When I was a freshman at the great institution of conservatism known as the University of Oregon, I thought that maybe the image started as an ape, thinking I could marry creation and evolution. It didn’t take too long to realize this was wrong-headed. But I still had no answer.

Erickson states that “the biblical picture of humanity’s origin is that an all-wise, all-powerful, and good God created the human race to love and serve him, and to enjoy a relationship with him” (Christian Theology, 2013, p. 439). I don’t dispute this, but I’m still unsure about the image of God in humanity.


Two Aspects

Anthony Hoekema concludes that God’s image in humanity has two aspects: what humanity is and what humanity does. What humanity is can be called the structural aspect and what humanity does can be called the functional aspect.

The structural aspect relates to “the entire endowment of gifts and capacities that enable man to function as he should in his various relationships and callings” (Created in God’s Image, 1986, pp. 70-71). And the functional aspect is how humanity engages in life, whether that is engagement with other humans, or with the environment or with God. Thus, returning to Hoekema, the functional aspect means humanity’s “proper functioning in harmony with God’s will” (p. 72, emphasis mine). So the structural aspect means we were originally built to function properly and the functional aspect is do we actually choose to function properly. This makes sense to me, but let’s see if I can illustrate this a little differently.


Servers and Metaphors

Metaphorically, it helps me to think of this like a large building. The building is more than a foundation with concrete and rebar. It has interior rooms with specific functions in mind (e.g., conference rooms, single-person offices, reception area, cafeteria, large areas for cubicles, etc.). It has wiring for all different types of technology, and it has heating, ventilation, and air-conditioning (HVAC) equipment. All of this comprises the structure of the building. Often, the technology is centralized in a “cool room,” or as in my workplace it is called the ‘server room,’ where all wires originate and where many servers are in place and are ready to handle the computing needs of the building’s occupants. Similarly, much of the other physical attributes, central HVAC and plumbing equipment are often housed in an area known as a physical plant or utilities areas. These are all representations of endowments bestowed by God into the structure of the human.

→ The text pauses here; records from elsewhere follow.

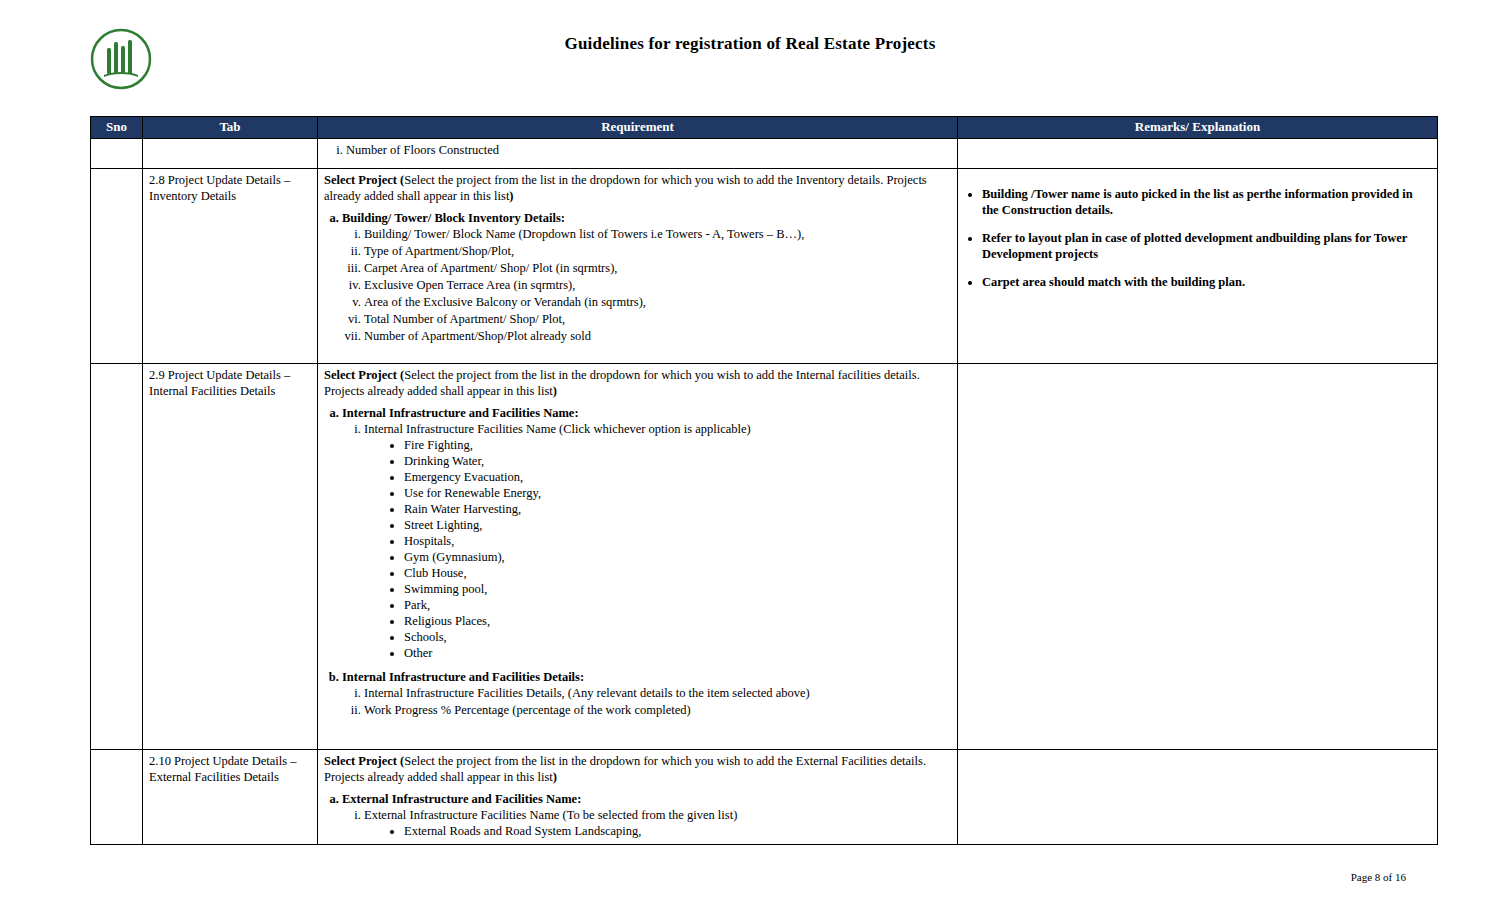Guidelines for registration of Real Estate Projects
| Sno | Tab | Requirement | Remarks/ Explanation |
| --- | --- | --- | --- |
| | | Number of Floors Constructed | |
| | 2.8 Project Update Details – Inventory Details | Select Project ( Select the project from the list in the dropdown for which you wish to add the Inventory details. Projects already added shall appear in this list ) Building/ Tower/ Block Inventory Details: Building/ Tower/ Block Name (Dropdown list of Towers i.e Towers - A, Towers – B…), Type of Apartment/Shop/Plot, Carpet Area of Apartment/ Shop/ Plot (in sqrmtrs), Exclusive Open Terrace Area (in sqrmtrs), Area of the Exclusive Balcony or Verandah (in sqrmtrs), Total Number of Apartment/ Shop/ Plot, Number of Apartment/Shop/Plot already sold | Building /Tower name is auto picked in the list as perthe information provided in the Construction details. Refer to layout plan in case of plotted development andbuilding plans for Tower Development projects Carpet area should match with the building plan. |
| | 2.9 Project Update Details – Internal Facilities Details | Select Project ( Select the project from the list in the dropdown for which you wish to add the Internal facilities details. Projects already added shall appear in this list ) Internal Infrastructure and Facilities Name: Internal Infrastructure Facilities Name (Click whichever option is applicable) Fire Fighting, Drinking Water, Emergency Evacuation, Use for Renewable Energy, Rain Water Harvesting, Street Lighting, Hospitals, Gym (Gymnasium), Club House, Swimming pool, Park, Religious Places, Schools, Other Internal Infrastructure and Facilities Details: Internal Infrastructure Facilities Details, (Any relevant details to the item selected above) Work Progress % Percentage (percentage of the work completed) | |
| | 2.10 Project Update Details – External Facilities Details | Select Project ( Select the project from the list in the dropdown for which you wish to add the External Facilities details. Projects already added shall appear in this list ) External Infrastructure and Facilities Name: External Infrastructure Facilities Name (To be selected from the given list) External Roads and Road System Landscaping, | |
Page 8 of 16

Thus, in the same metaphor, the functional aspect means our building’s operations. Does the HVAC respond properly, or does cool air come on when the controls are set for heat? Does the plumbing work when faucets are turned on or do they leak, spray, or clog up? Is all of the technology working properly or are there computer crashes and power fades? In other words, are the building’s functions operating in harmony with the wishes of the building’s architects or are they malfunctioning?

Herein is the pertinent difference between the structural and functional aspects of God’s image in humanity. When humanity fell into sin as explained in Genesis 3:1-7, humanity still retained the image of God in the structural sense but lost it in the functional sense. Why is this? Because humanity willfully stopped functioning in harmony with God’s will. In a malfunctioning building, the structure itself remains intact, but the inner functionality, the functional aspects of building operations, are in disharmony.

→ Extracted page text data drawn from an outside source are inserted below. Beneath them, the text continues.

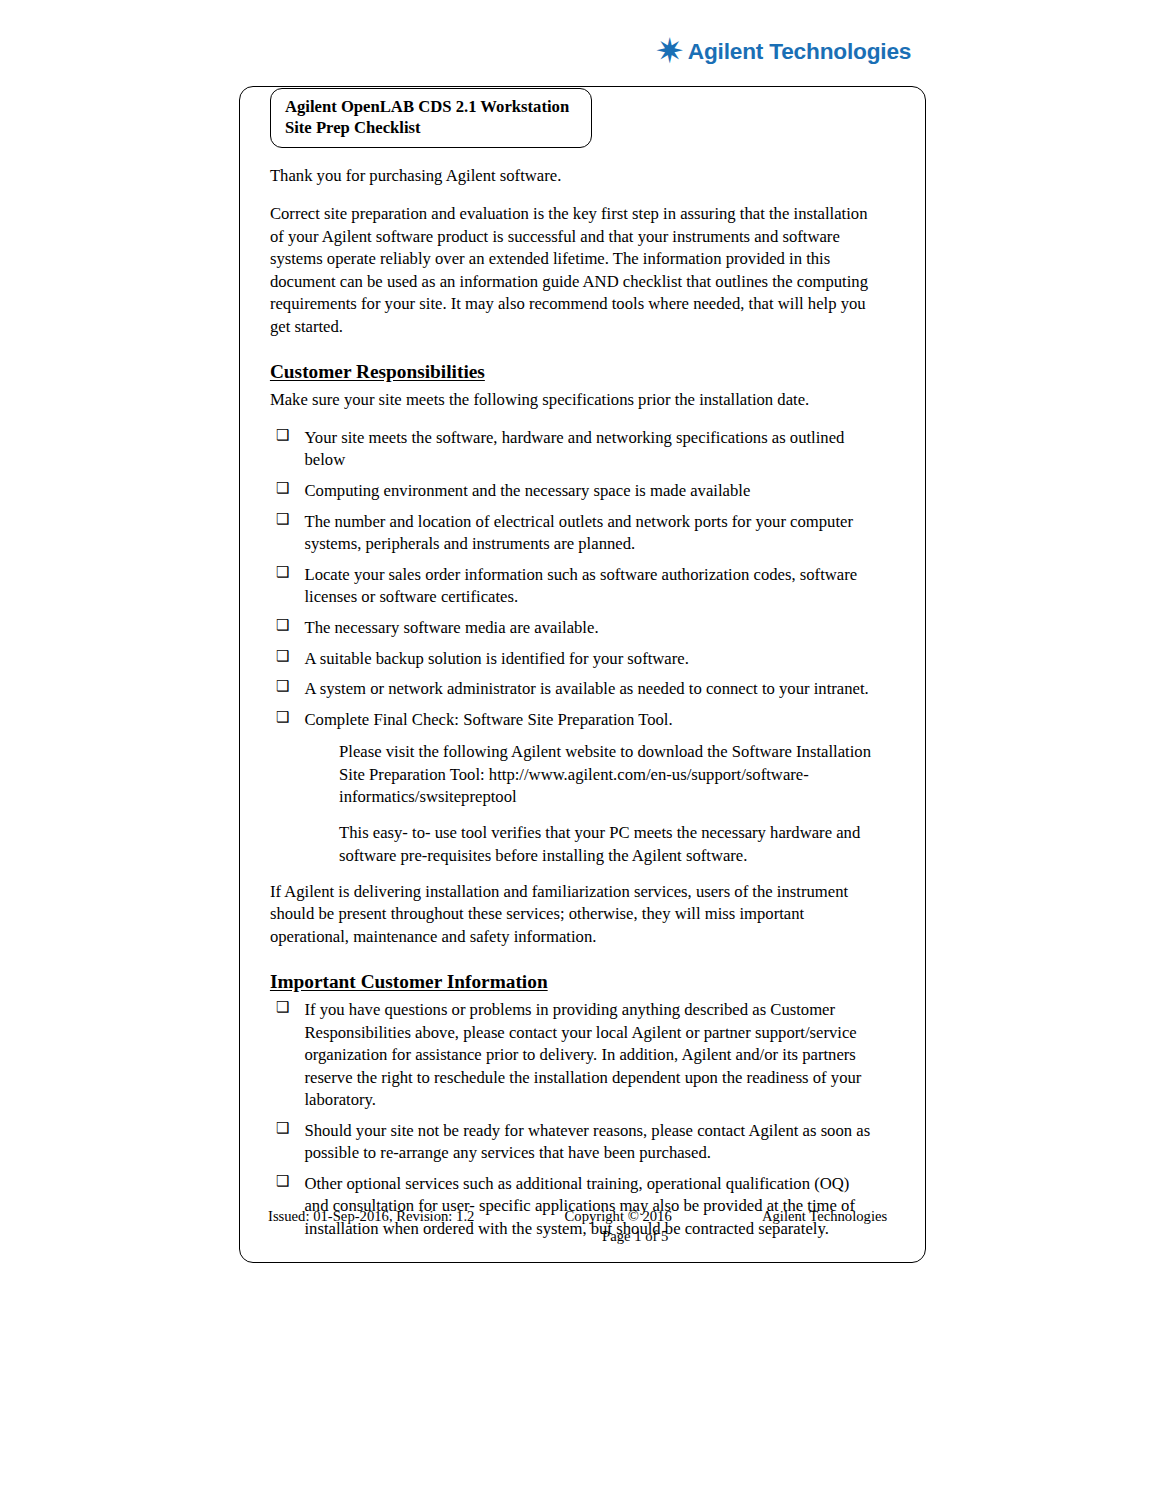✷Agilent Technologies
Agilent OpenLAB CDS 2.1 Workstation
Site Prep Checklist
Thank you for purchasing Agilent software.
Correct site preparation and evaluation is the key first step in assuring that the installation of your Agilent software product is successful and that your instruments and software systems operate reliably over an extended lifetime. The information provided in this document can be used as an information guide AND checklist that outlines the computing requirements for your site. It may also recommend tools where needed, that will help you get started.
Customer Responsibilities
Make sure your site meets the following specifications prior the installation date.
Your site meets the software, hardware and networking specifications as outlined below
Computing environment and the necessary space is made available
The number and location of electrical outlets and network ports for your computer systems, peripherals and instruments are planned.
Locate your sales order information such as software authorization codes, software licenses or software certificates.
The necessary software media are available.
A suitable backup solution is identified for your software.
A system or network administrator is available as needed to connect to your intranet.
Complete Final Check: Software Site Preparation Tool.
Please visit the following Agilent website to download the Software Installation Site Preparation Tool: http://www.agilent.com/en-us/support/software-informatics/swsitepreptool
This easy- to- use tool verifies that your PC meets the necessary hardware and software pre-requisites before installing the Agilent software.
If Agilent is delivering installation and familiarization services, users of the instrument should be present throughout these services; otherwise, they will miss important operational, maintenance and safety information.
Important Customer Information
If you have questions or problems in providing anything described as Customer Responsibilities above, please contact your local Agilent or partner support/service organization for assistance prior to delivery. In addition, Agilent and/or its partners reserve the right to reschedule the installation dependent upon the readiness of your laboratory.
Should your site not be ready for whatever reasons, please contact Agilent as soon as possible to re-arrange any services that have been purchased.
Other optional services such as additional training, operational qualification (OQ) and consultation for user- specific applications may also be provided at the time of installation when ordered with the system, but should be contracted separately.
Issued: 01-Sep-2016, Revision: 1.2
Copyright © 2016
Agilent Technologies
Page 1 of 5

So while humanity still retains the image of God, it is tarnished, damaged and in need of rescuing. The reason is because humanity has willingly chosen to depart from the original design of its Architect. But why do we need rescuing and how do we get rescued? And what are we rescued from? Well, those are other posts!

Please stay tuned…

By the way, I’m posting a day early because I’m going on a fishing trip with my youngest and Grandpa!